- Problema A -
No texto sobre a falta de professores, quanto tempo passou desde o arranque do ano letivo?
- Problema B -
Prolongue o texto sobre a falta de professores, dando continuidade ao ponto em que termina.

Premium Alunos sem professores obrigados a horário extra para ter avaliação

Ainda há escolas que se debatem com a falta de professores, influenciando a existência de momentos de avaliação para os alunos. Alargar o horário dos docentes e dos estudantes pode ser uma solução, alterando a dinâmica de inúmeras famílias. Em último caso, terão de recorrer a passagens administrativas.

Cinco meses passados desde o arranque do ano letivo, ainda há turmas sem professores. As queixas vão chegando, semana após semana, ao Portal da Queixa, relatando meses sem soluções para esta falha, quer por parte da escola quer por parte do Ministério da Educação (ME). Sem aulas, as escolas debatem-se com respostas para avaliar os seus alunos, principalmente aqueles que se encontram em anos de exames nacionais. A solução passa por pedir horas extraordinárias a docentes que se mostrem disponíveis para lecionarem turmas com disciplinas em falta e esticar o horário diário dos alunos, dizem diretores. Em casos extremos, por passagens administrativas.

- Dados de entrada -
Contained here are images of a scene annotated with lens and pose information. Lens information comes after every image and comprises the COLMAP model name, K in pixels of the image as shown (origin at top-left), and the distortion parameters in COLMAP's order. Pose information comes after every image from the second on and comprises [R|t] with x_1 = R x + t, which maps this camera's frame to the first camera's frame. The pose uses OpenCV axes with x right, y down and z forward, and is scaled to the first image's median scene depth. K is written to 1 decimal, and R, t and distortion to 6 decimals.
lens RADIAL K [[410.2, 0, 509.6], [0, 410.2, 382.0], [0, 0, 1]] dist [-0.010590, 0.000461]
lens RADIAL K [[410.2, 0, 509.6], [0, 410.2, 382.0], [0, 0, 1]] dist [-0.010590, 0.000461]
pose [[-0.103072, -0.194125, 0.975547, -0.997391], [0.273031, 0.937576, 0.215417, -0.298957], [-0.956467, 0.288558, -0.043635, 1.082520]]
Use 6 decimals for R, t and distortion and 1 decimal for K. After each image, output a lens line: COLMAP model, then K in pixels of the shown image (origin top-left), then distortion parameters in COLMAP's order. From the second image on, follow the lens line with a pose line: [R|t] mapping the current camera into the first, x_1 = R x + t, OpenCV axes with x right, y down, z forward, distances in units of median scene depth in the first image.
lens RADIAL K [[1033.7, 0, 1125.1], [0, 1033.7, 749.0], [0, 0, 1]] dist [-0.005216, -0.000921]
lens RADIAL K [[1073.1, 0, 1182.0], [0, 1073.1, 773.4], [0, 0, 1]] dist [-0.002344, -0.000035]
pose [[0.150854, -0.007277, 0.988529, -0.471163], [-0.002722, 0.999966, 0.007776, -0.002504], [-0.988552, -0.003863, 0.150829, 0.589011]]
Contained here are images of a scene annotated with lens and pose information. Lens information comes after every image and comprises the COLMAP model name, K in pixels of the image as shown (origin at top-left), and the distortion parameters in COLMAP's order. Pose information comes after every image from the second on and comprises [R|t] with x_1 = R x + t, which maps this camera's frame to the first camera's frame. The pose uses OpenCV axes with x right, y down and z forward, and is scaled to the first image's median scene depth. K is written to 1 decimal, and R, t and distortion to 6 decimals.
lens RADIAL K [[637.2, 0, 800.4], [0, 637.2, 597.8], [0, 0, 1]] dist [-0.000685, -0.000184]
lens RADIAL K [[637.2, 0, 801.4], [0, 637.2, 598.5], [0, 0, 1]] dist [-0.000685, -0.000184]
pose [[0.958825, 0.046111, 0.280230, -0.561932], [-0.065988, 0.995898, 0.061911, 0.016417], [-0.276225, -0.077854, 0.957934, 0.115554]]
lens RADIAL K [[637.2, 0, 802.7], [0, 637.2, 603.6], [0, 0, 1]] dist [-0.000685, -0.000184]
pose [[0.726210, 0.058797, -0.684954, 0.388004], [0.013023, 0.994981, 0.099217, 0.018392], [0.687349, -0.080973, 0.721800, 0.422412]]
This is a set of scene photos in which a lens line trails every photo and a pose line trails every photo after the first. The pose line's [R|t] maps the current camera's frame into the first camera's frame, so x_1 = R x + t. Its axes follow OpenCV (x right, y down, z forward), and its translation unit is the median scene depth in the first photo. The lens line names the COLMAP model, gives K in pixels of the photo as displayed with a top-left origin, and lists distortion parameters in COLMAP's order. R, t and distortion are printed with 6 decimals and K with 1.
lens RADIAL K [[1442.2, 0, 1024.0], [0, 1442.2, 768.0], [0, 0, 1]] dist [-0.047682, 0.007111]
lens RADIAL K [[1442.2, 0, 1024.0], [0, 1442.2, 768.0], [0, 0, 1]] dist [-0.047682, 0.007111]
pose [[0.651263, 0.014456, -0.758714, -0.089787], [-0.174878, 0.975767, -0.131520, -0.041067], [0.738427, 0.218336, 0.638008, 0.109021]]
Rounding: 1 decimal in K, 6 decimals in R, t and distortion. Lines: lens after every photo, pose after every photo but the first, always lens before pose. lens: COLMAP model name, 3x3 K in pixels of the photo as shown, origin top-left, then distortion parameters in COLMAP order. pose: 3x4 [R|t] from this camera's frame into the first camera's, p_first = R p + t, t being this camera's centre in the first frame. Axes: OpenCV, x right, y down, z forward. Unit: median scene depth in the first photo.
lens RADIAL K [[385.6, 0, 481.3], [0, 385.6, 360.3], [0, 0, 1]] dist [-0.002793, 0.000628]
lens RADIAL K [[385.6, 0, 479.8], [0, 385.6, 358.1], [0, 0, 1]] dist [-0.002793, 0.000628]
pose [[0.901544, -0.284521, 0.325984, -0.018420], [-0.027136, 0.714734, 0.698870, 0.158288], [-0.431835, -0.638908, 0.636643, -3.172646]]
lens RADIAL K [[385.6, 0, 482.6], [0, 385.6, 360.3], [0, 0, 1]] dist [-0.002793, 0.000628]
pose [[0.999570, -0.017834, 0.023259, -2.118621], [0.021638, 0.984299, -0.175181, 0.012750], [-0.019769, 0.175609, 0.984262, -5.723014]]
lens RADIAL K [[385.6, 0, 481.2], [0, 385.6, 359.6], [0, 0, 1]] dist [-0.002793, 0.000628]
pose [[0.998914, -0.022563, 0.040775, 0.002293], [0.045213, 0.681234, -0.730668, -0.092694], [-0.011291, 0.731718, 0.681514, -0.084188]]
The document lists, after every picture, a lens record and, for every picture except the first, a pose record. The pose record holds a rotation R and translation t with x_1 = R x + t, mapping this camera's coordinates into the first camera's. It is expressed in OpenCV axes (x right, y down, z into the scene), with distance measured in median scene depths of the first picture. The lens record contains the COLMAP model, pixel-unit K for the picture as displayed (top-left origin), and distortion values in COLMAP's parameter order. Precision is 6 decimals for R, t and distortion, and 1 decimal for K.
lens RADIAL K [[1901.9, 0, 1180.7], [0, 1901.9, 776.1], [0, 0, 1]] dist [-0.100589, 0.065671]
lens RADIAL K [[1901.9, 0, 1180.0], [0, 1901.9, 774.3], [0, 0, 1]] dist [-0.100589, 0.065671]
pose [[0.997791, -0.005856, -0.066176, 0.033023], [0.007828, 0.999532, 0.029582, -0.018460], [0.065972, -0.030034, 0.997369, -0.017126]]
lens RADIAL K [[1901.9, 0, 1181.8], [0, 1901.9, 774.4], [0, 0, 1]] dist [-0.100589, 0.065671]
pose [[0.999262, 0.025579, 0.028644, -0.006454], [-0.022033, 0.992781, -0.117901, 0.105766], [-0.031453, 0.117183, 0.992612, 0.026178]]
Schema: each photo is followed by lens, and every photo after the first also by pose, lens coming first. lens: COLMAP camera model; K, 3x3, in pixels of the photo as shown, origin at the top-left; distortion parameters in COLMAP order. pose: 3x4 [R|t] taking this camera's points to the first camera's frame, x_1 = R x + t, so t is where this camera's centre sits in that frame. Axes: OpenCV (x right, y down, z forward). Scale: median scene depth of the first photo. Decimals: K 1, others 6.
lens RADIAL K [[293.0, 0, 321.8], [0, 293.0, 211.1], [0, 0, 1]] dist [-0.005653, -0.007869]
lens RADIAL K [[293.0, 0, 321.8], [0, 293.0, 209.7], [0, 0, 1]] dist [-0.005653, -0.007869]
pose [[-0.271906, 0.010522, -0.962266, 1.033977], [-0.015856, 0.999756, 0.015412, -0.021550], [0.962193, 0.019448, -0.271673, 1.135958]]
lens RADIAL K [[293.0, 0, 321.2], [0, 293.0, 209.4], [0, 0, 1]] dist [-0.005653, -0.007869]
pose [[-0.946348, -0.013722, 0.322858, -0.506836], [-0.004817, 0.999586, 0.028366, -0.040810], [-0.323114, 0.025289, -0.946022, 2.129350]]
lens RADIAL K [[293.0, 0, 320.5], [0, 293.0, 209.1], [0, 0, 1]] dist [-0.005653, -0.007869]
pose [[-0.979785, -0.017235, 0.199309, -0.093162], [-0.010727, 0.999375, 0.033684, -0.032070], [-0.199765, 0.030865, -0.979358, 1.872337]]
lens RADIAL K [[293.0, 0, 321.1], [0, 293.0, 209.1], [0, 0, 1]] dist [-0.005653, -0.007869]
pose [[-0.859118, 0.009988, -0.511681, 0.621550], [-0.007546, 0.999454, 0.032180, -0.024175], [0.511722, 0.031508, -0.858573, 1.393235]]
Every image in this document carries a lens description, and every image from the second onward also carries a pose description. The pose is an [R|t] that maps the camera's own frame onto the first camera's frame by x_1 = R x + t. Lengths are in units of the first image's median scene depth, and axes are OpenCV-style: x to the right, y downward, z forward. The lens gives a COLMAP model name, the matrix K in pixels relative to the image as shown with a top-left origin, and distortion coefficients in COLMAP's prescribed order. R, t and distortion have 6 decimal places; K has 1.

- Resposta do exercício A -
Cinco meses.

- Resposta do exercício B -
A lei prevê que haja, no mínimo, dois momentos de avaliação por ano, distribuídos por qualquer período (no caso das escolas que apliquem o sistema por períodos e não semestres). "Admito que, no caso dos alunos que não tiveram aulas no 1.º período, não foram ainda avaliados e, por isso, terão de ter avaliação nos dois restantes", explica o dirigente da Associação Nacional de Diretores de Agrupamentos e Escolas Públicas (ANDAEP).